--- Available data Enclosed Below ---

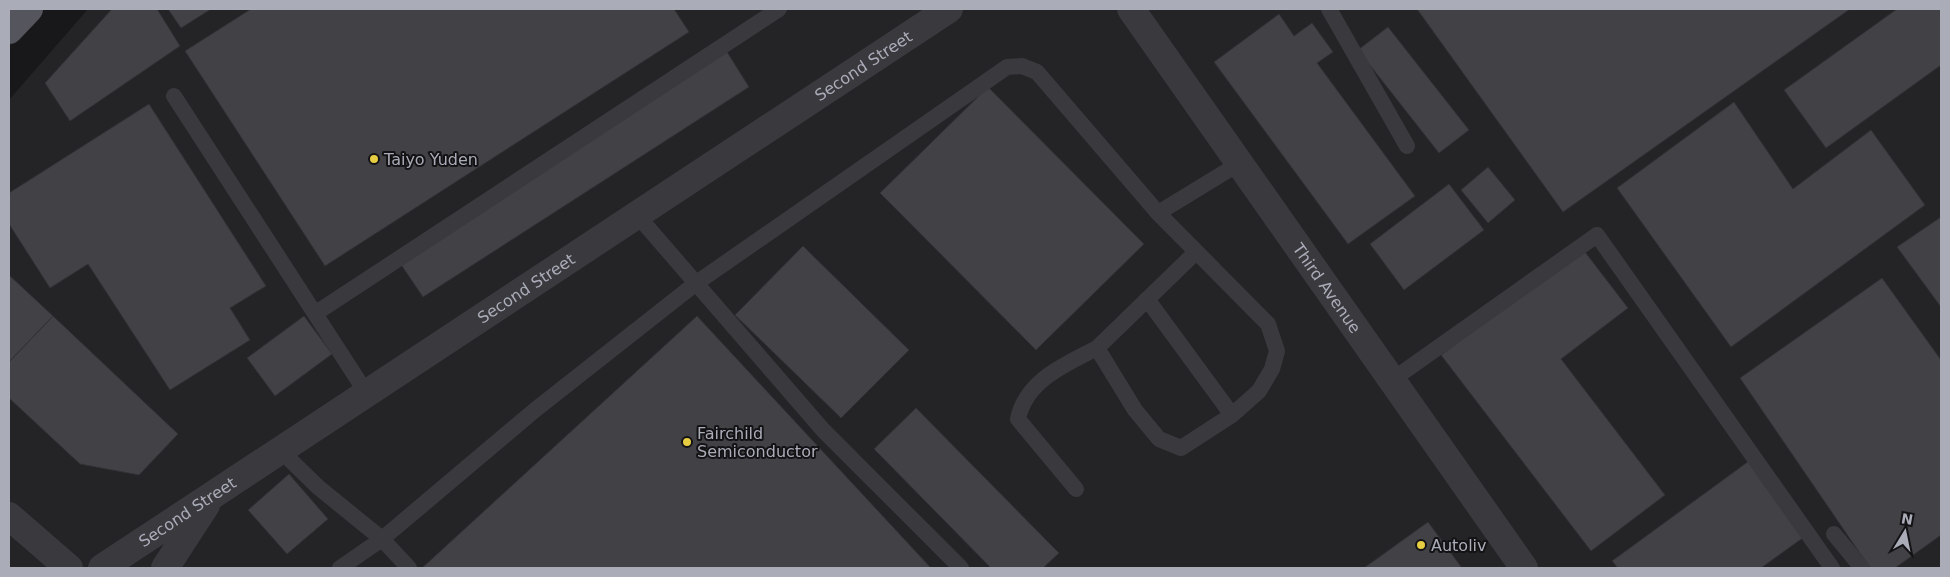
<svg xmlns="http://www.w3.org/2000/svg" width="1950" height="577" font-family="'DejaVu Sans',sans-serif">
<style>
.built{fill:#242326}
.building{fill:#424146;stroke:#323135}
.lines{fill:none;stroke-linecap:round;stroke-linejoin:round}
.service{stroke:#39393e;stroke-width:16}
.minor{stroke:#39393e;stroke-width:28}
.primary{stroke:#55555d;stroke-width:28}
.poi-dot{fill:#e7cd41;stroke:#131214;stroke-width:2}
.labels{text-anchor:middle;stroke-width:4;stroke-linejoin:round;paint-order:stroke}
.street-label{font-size:16px;fill:#aaacb8;stroke:#131214}
.poi-label{font-size:16px;fill:#aaacb8;stroke:#131214;text-anchor:start}
</style>
<rect width="100%" height="100%" fill="#181719"/>
<!-- built -->
<path class="built" d="M88,9H1941V568H9V100Z"/>
<!-- building -->
<path class="building" d="M112,9H157L180,46L70,121L45,83Z
M168,9H211L181,28Z
M251,9H674L689,32L325,266L185,51Z
M1417,9H1850L1563,212Z
M1897,9H1941V65L1826,148L1784,90Z
M1279,14L1294,36L1312,23L1333,52L1317,63L1415,196L1348,244L1214,62Z
M1388,27L1469,130L1439,153L1358,50Z
M727,52L749,87L423,297L400,263Z
M988,87L1144,244L1036,350L880,193Z
M1734,102L1793,189L1871,130L1925,205L1731,347L1617,188Z
M149,104L266,286L230,308L250,340L170,390L88,264L50,288L9,224V193Z
M1488,167L1515,200L1488,223L1461,190Z
M1449,184L1484,230L1404,290L1370,244Z
M1941,217V307L1897,247Z
M803,246L909,350L841,418L735,315Z
M1582,248L1628,308L1561,359L1665,495L1591,551L1441,355Z
M9,275L53,316L9,362Z
M1882,278L1941,360V535L1895,568H1870L1740,378Z
M53,316L178,434L139,475L80,464L9,398V362Z
M304,316L332,354L275,396L247,358Z
M697,316L931,568H422Z
M916,408L1059,553L1043,568H991L874,449Z
M1749,461L1804,537L1761,568H1618L1612,561Z
M289,474L328,519L287,554L248,510Z
M1428,522L1462,568H1364Z"/>
<g class="lines">
<!-- service -->
<path class="service" d="M1329,9L1407,146
M174,96L367,394
M1158,213L1268,324L1277,351L1272,369L1259,391L1232,415L1181,448L1159,439L1135,410L1097,348L1196,252
M637,215L823,430L961,568
M1147,299L1232,415
M316,313L779,9
M1392,380L1597,235L1832,568
M281,451L318,487L382,539L409,568
M1076,489L1018,419C1026,380 1065,365 1097,348
M1834,534L1862,568
M340,568L382,539L535,410L695,284L1007,67L1022,66L1037,72L1158,213L1240,163"/>
<!-- minor -->
<g class="minor">
<path id="s1" d="M1131,9L1524,568"/>
<path d="M9,516L69,568"/>
<path id="s2" d="M102,568L949,9"/>
<path d="M165,568L206,505"/>
</g>
<!-- primary -->
<path class="primary" d="M9,30L29,9"/>
</g>
<!-- markers -->
<g class="poi-dot">
<circle cx="374" cy="159" r="5"/>
<circle cx="687" cy="442" r="5"/>
<circle cx="1421" cy="545" r="5"/>
</g>
<g class="labels">
<!-- street labels -->
<g class="street-label">
<text dy="6" stroke="none"><textPath href="#s2" startOffset="912">Second Street</textPath></text>
<text dy="6" stroke="none"><textPath href="#s1" startOffset="341">Third Avenue</textPath></text>
<text dy="6" stroke="none"><textPath href="#s2" startOffset="508">Second Street</textPath></text>
<text dy="6" stroke="none"><textPath href="#s2" startOffset="102">Second Street</textPath></text>
</g>
<!-- poi labels -->
<g class="poi-label">
<text x="384" y="165">Taiyo Yuden</text>
<text x="697" y="439">Fairchild<tspan x="697" dy="18">Semiconductor</tspan></text>
<text x="1431" y="551">Autoliv</text>
</g>
</g>
<!-- border -->
<rect width="1950" height="577" fill="none" stroke="#aaacb8" stroke-width="20"/>
<!-- north arrow -->
<g transform="translate(1905 532) rotate(10)" stroke="#131214" stroke-width="4" paint-order="stroke">
<path d="M0-4L9 19L0 12L-9 19Z" fill="#aaacb8"/>
<text y="-8" font-size="14" font-weight="bold" text-anchor="middle" fill="#aaacb8">N</text>
</g>
</svg>
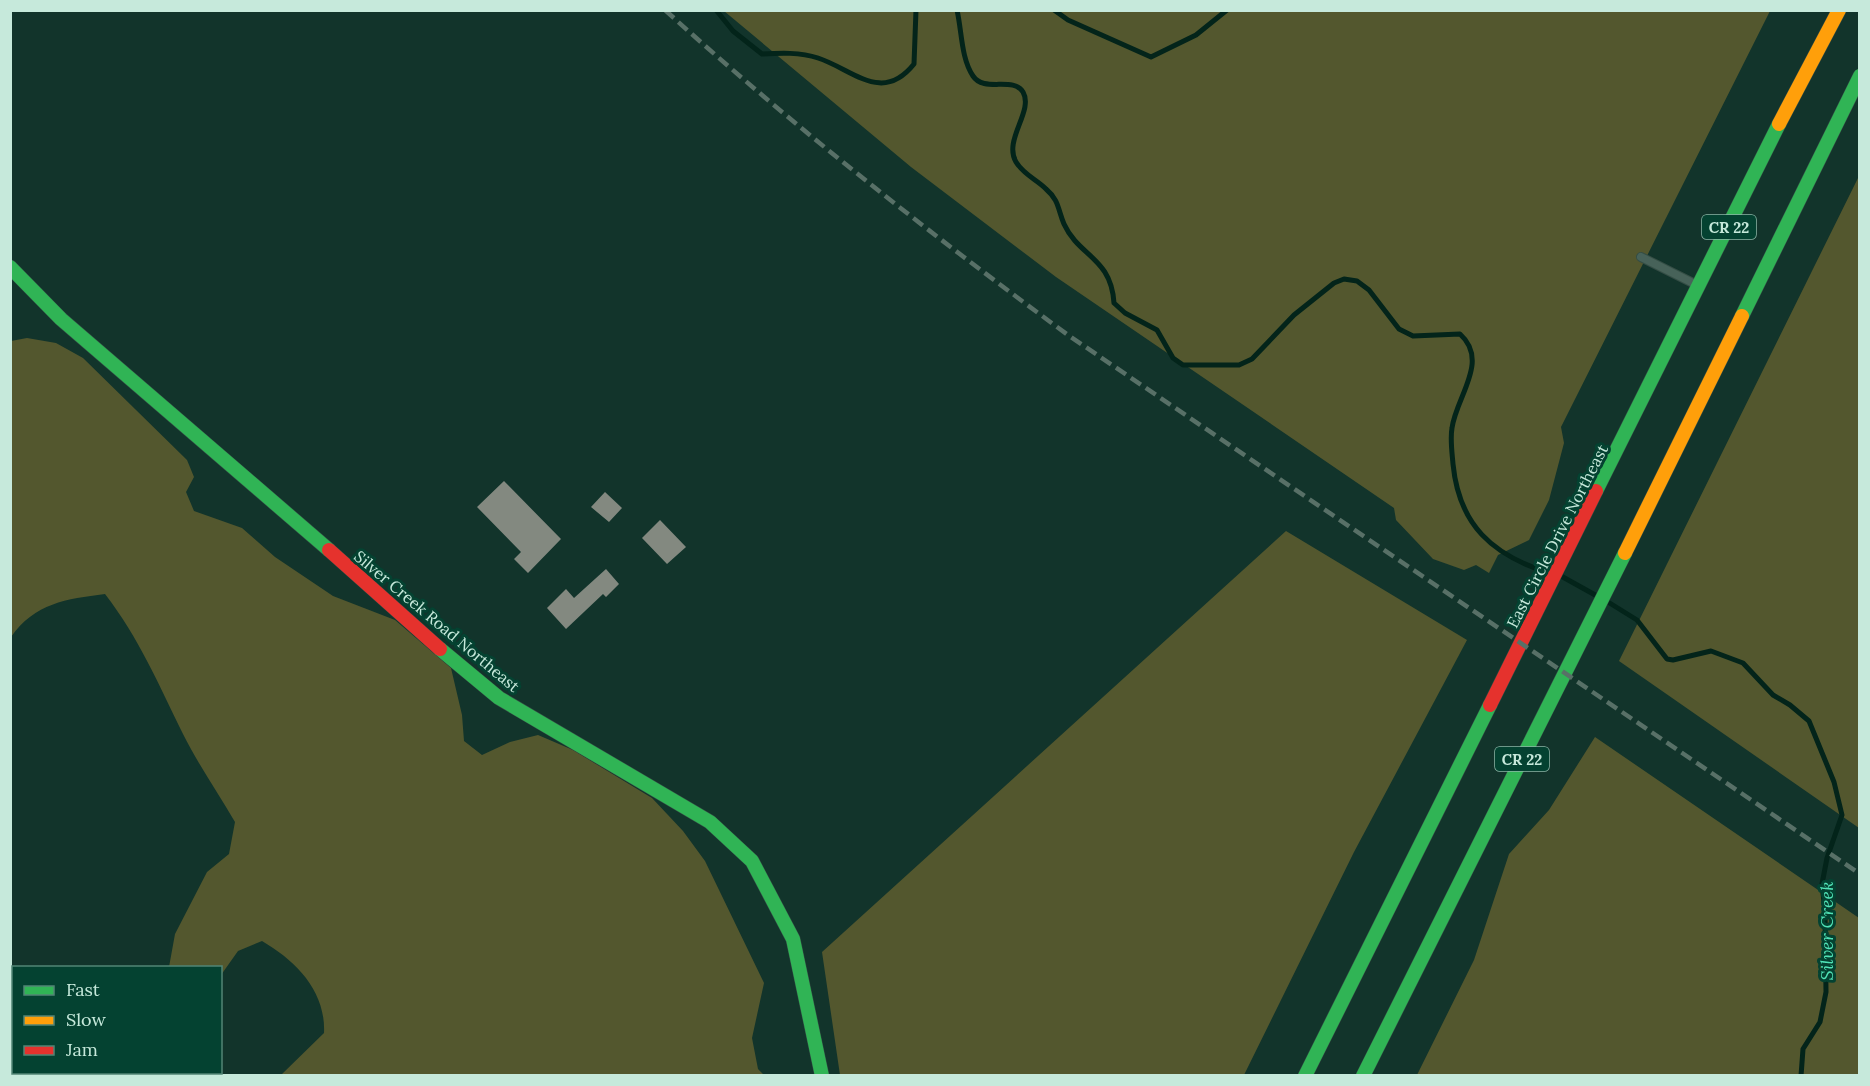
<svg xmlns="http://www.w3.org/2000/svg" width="1870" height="1086" font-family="Lora,serif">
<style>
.green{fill:#53572e}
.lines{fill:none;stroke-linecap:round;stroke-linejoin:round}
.stream{stroke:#03241a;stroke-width:5}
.building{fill:#838980}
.lane-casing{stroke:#344d45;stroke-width:10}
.street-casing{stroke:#344d45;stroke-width:18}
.fast-casing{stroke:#344d45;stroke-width:15}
.slow-casing{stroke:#344d45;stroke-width:15}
.jam-casing{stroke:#344d45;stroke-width:15}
.path{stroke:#4a625b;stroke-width:3;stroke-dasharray:4.5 3;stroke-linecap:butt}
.lane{stroke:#476259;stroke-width:8}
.street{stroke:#476259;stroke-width:16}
.fast{stroke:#30b455;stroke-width:14}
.slow{stroke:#ff9f0a;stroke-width:14}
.jam{stroke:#e5322d;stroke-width:14}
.rail{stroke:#587067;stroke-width:4.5;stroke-dasharray:12 6;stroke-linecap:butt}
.labels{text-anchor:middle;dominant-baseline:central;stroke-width:6;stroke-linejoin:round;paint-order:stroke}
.shield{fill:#044231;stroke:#8cb7a8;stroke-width:1.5}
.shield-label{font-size:15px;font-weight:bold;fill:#c6e9db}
.street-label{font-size:16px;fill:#c6e9db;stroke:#044231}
.water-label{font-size:18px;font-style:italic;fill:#50e2b6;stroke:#044231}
</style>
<rect width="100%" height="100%" fill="#12342b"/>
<!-- green -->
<path class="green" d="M724 11H1770L1561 427 1564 443 1549 500 1529 540 1498 555 1489 573 1476 565 1464 570 1433 559 1396 520 1394 508 1056 277 911 167Z
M1859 176 1860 828H1859L1619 661Z
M27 338 56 343 83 358 187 460 194 477 186 492 194 511 242 528 275 557 333 596 395 620 451 668 462 715 464 741 482 755 510 742 538 735 573 750 652 798 683 831 705 861 764 983 752 1038 758 1069 764 1075H281L324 1033C326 991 296 961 262 941L238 951 221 975 220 968 169 967 175 934 207 872 229 854 235 822C218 793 198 764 183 734 159 685 139 638 105 594 66 599 35 603 11 637V341Z
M1286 531 1467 640 1354 852 1244 1075H840L822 952Z
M1595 737 1859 918V1075H1417L1474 960 1509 854 1549 810Z"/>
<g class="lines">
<!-- stream -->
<path class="stream" d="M716 10 733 31 762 54C780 53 800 52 818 58 854 70 882 104 914 64L916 10
M957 10C962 32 961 58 973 76 984 93 1013 76 1023 92 1034 111 1003 140 1016 162 1024 175 1036 179 1046 189 1059 200 1058 210 1064 224 1079 257 1111 257 1114 303L1125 313 1157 330 1173 358 1183 365H1239L1252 359 1294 315 1334 283 1344 279 1357 281 1369 290 1399 329 1413 336 1460 334C1490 361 1456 397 1452 428 1450 439 1452 452 1453 464 1459 525 1492 555 1549 573
M1054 10 1068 20 1151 57 1196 35 1227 10
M1561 576 1597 596
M1608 602 1637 620 1667 659 1673 660 1711 651 1743 663 1773 695 1790 705 1809 721 1834 782 1842 815 1827 858 1822 884 1825 911 1826 992 1820 1022 1803 1049 1801 1076"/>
</g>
<!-- building -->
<path class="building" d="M504 481 561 539 528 573 514 559 521 552 477 507Z
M605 492 622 508 609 522 591 507Z
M660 520 686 547 667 564 642 538Z
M606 569 619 584 606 597 603 594 566 629 547 608 566 589 574 598Z"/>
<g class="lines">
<defs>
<path id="lane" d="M1641 257 1697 285"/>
<path id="street" d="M10 1056 14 1050"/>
<path id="fast" d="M10 267 61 319 329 550
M1742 316 1860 76
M1596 491 1779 124
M440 649 499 698 710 822 752 861 793 939 822 1076
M1305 1076 1490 705
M1363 1076 1625 553"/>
<path id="slow" d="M1779 124 1839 10
M1625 553 1742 316"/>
<path id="jam" d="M329 550 440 649
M1490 705 1596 491"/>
</defs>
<!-- lane casing -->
<use href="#lane" class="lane-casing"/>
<!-- street casing -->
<use href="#street" class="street-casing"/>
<!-- fast casing -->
<use href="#fast" class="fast-casing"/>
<!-- slow casing -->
<use href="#slow" class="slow-casing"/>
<!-- jam casing -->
<use href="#jam" class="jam-casing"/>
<!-- path -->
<path class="path" d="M10 1017 14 1012
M28 1076 30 1072"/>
<!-- lane -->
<use href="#lane" class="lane"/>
<!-- street -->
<use href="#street" class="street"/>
<!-- fast -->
<use href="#fast" class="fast"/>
<!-- slow -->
<use href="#slow" class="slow"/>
<!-- jam -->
<use href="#jam" class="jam"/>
<!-- rail -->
<path class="rail" d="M665 10C793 126 929 233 1068 335L1860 874"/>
</g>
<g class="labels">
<!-- shield labels -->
<g class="shield">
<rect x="1702" y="215" width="54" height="24" rx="4.5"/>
<rect x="1495" y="747" width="54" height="24" rx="4.5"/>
</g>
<g class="shield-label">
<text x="1729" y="227">CR 22</text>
<text x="1522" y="759">CR 22</text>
</g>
<!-- street labels -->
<g class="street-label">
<text transform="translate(1557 536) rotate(-63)">East Circle Drive Northeast</text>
<text transform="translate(437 621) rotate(40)">Silver Creek Road Northeast</text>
</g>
<!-- water labels -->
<g class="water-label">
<text transform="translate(1826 931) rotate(-90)">Silver Creek</text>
</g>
</g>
<!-- border -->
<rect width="1870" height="1086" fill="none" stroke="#c6e9db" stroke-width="24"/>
<!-- legend -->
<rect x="12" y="966" width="210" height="108" fill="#044231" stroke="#528575" stroke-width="1.5"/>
<rect x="24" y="986" width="30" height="9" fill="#30b455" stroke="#528575" stroke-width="1.5"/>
<text x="66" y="996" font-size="18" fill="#c6e9db">Fast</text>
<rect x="24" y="1016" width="30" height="9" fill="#ff9f0a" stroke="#528575" stroke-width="1.5"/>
<text x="66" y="1026" font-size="18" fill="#c6e9db">Slow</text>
<rect x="24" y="1046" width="30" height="9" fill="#e5322d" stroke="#528575" stroke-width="1.5"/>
<text x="66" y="1056" font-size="18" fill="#c6e9db">Jam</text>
</svg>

--- End of Enclosed Available data ---

- [Problem details]: Your response should consist solely of the lines from the one that holds "Circle Drive Northeast</text>" through the end of the listing above, reproduced exactly.

- [Result below]:
<text transform="translate(1557 536) rotate(-63)">East Circle Drive Northeast</text>
<text transform="translate(437 621) rotate(40)">Silver Creek Road Northeast</text>
</g>
<!-- water labels -->
<g class="water-label">
<text transform="translate(1826 931) rotate(-90)">Silver Creek</text>
</g>
</g>
<!-- border -->
<rect width="1870" height="1086" fill="none" stroke="#c6e9db" stroke-width="24"/>
<!-- legend -->
<rect x="12" y="966" width="210" height="108" fill="#044231" stroke="#528575" stroke-width="1.5"/>
<rect x="24" y="986" width="30" height="9" fill="#30b455" stroke="#528575" stroke-width="1.5"/>
<text x="66" y="996" font-size="18" fill="#c6e9db">Fast</text>
<rect x="24" y="1016" width="30" height="9" fill="#ff9f0a" stroke="#528575" stroke-width="1.5"/>
<text x="66" y="1026" font-size="18" fill="#c6e9db">Slow</text>
<rect x="24" y="1046" width="30" height="9" fill="#e5322d" stroke="#528575" stroke-width="1.5"/>
<text x="66" y="1056" font-size="18" fill="#c6e9db">Jam</text>
</svg>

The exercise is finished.